SUPREME COURT OF CANADA
Citation: R. v. Mohamed, 2014 SCC 63, [2014] 3 S.C.R. 280
|
Date: 20141010 Docket: 35644 |
Between:
Samir Mohamed
Appellant
and
Her Majesty The Queen
Respondent
Coram: Abella, Rothstein, Cromwell, Moldaver and Karakatsanis JJ.
Reasons for Judgment: (paras. 1 to 4) |
Cromwell J. (Abella, Rothstein, Moldaver and Karakatsanis JJ. concurring)
|
r. v. mohamed, 2014 SCC 63, [2014] 3 S.C.R. 280
Samir Mohamed Appellant
v.
Her Majesty The Queen Respondent
Indexed as: R. v. Mohamed
2014 SCC 63
File No.: 35644.
2014: October 10.
Present: Abella, Rothstein, Cromwell, Moldaver and Karakatsanis JJ.
on appeal from the court of appeal for alberta
Criminal law ― Charter of rights ― Search and seizure ― Right to counsel ― Remedy ― Trial judge failing to consider whether s. 8 breached in addition to s. 10(b) ― Independent s. 8 breach would not have changed s. 24(2) analysis ― Canadian Charter of Rights and Freedoms, ss. 8, 10(b), 24(2).
Statutes and Regulations Cited
Canadian Charter of Rights and Freedoms, ss. 8, 10(b), 24(2).

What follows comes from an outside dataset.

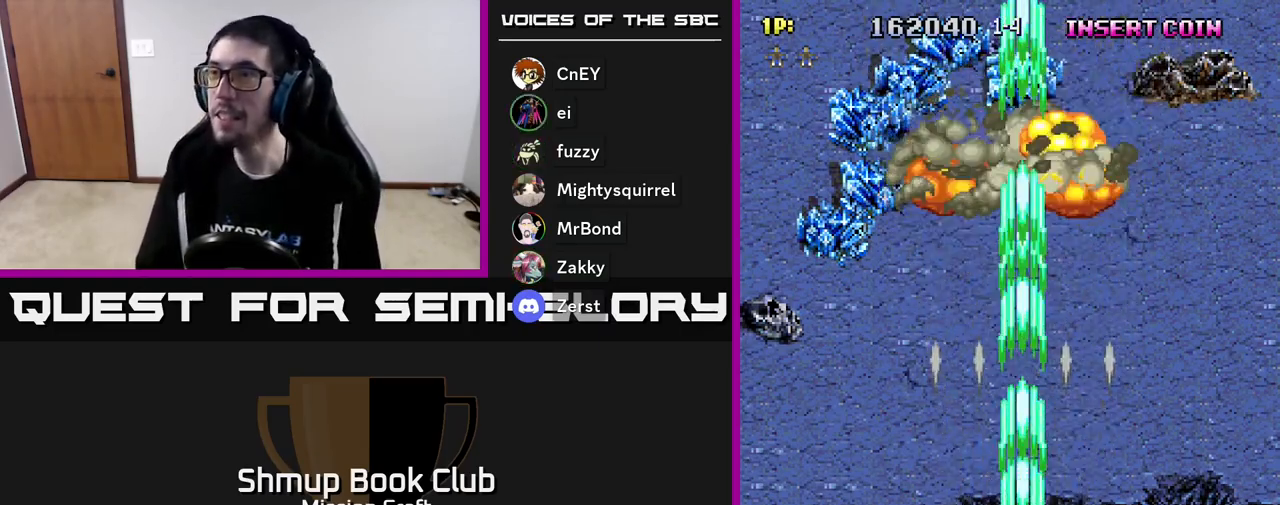
{"buttons": ["R2", "DPAD_UP"], "left_stick": "center", "events": [[33, "DPAD_DOWN", "down"], [400, "DPAD_DOWN", "up"], [483, "DPAD_UP", "down"]]}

APPEAL from a judgment of the Alberta Court of Appeal (Berger and McDonald JJ.A. and Hughes J. (ad hoc)), 2013 ABCA 406, 90 Alta. L.R. (5th) 354, 295 C.R.R. (2d) 233, 566 A.R. 58, 597 W.A.C. 58, [2014] 3 W.W.R. 250, [2013] A.J. No. 1261 (QL), 2013 CarswellAlta 2311, affirming the accused’s convictions for drugs and firearms offences. Appeal dismissed.

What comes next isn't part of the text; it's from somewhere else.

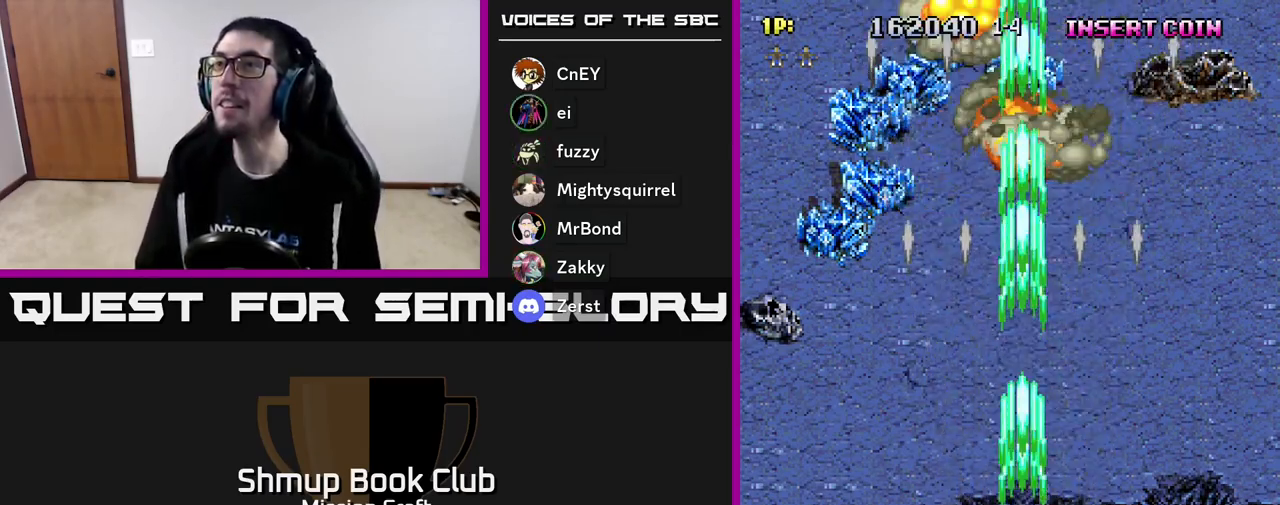
{"buttons": ["R2"], "left_stick": "center", "events": [[150, "DPAD_UP", "up"]]}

Shawn Beaver and Alexandra Seaman, for the appellant.
James C. Martin and Louise M. Proulx, for the respondent.
The judgment of the Court was delivered orally by
[1] Cromwell J. ― This appeal as of right comes to us on the dissent of Berger J.A. in the Alberta Court of Appeal. The question is whether the trial judge’s failure to identify a s. 8 breach in addition to the admitted breach of s. 10(b) justifies considering the trial judge’s s. 24(2) analysis afresh on appeal.

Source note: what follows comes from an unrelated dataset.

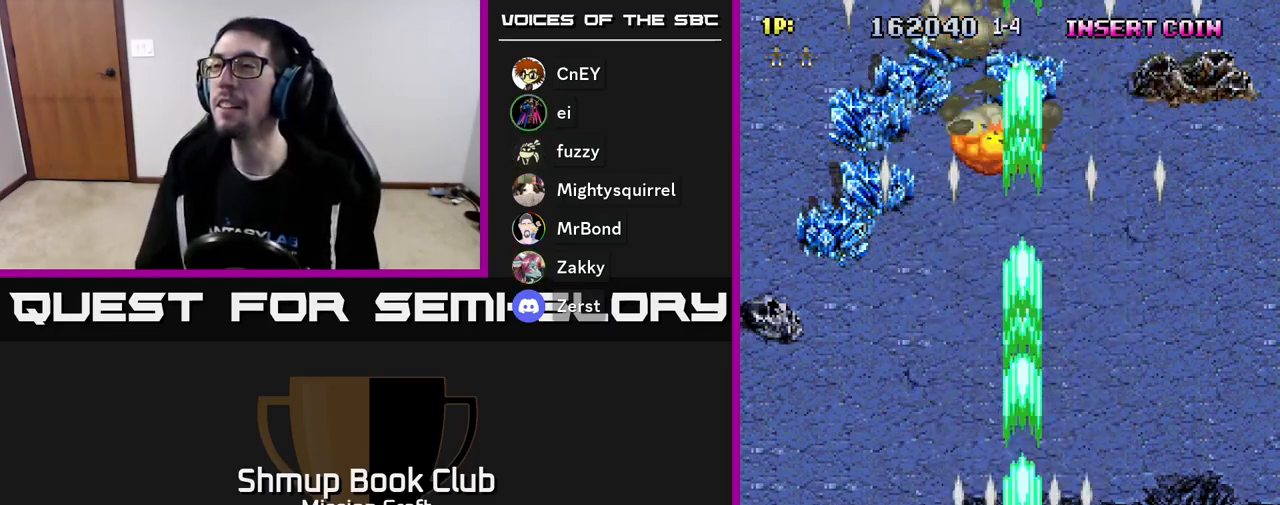
{"buttons": ["R2"], "left_stick": "center", "events": []}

[2] In our view it does not. Assuming, without deciding, that there was a s. 8 breach on these facts, it is clear that the trial judge conducted her s. 24(2) analysis on the basis that the s. 10(b) breach resulted in the appellant producing the joint and lump of marihuana. As she put it, “While [the police officer] gave evidence that she would have arrested Mr. Mohamed if he had not got out of the car at her request, and I have found that she had grounds to do so, it is not a certainty that the exhibits of marihuana would have been discovered otherwise. The production of the joint and the lump of marihuana were clearly as a result of [the officer’s] prompting of Mr. Mohamed” (A.R., vol. I, p. 57 (emphasis added)). It is thus clear that the trial judge’s s. 24(2) analysis would not have been different had she found an independent s. 8 breach.
[3] In light of that conclusion, our view is that there is no basis to interfere on appeal with the trial judge’s weighing of the various factors under the s. 24(2) analysis.
[4] The appeal is dismissed.
Judgment accordingly.
Solicitors for the appellant: Beaver, Leebody, Frank & Simic, Edmonton.
Solicitor for the respondent: Public Prosecution Service of Canada, Calgary.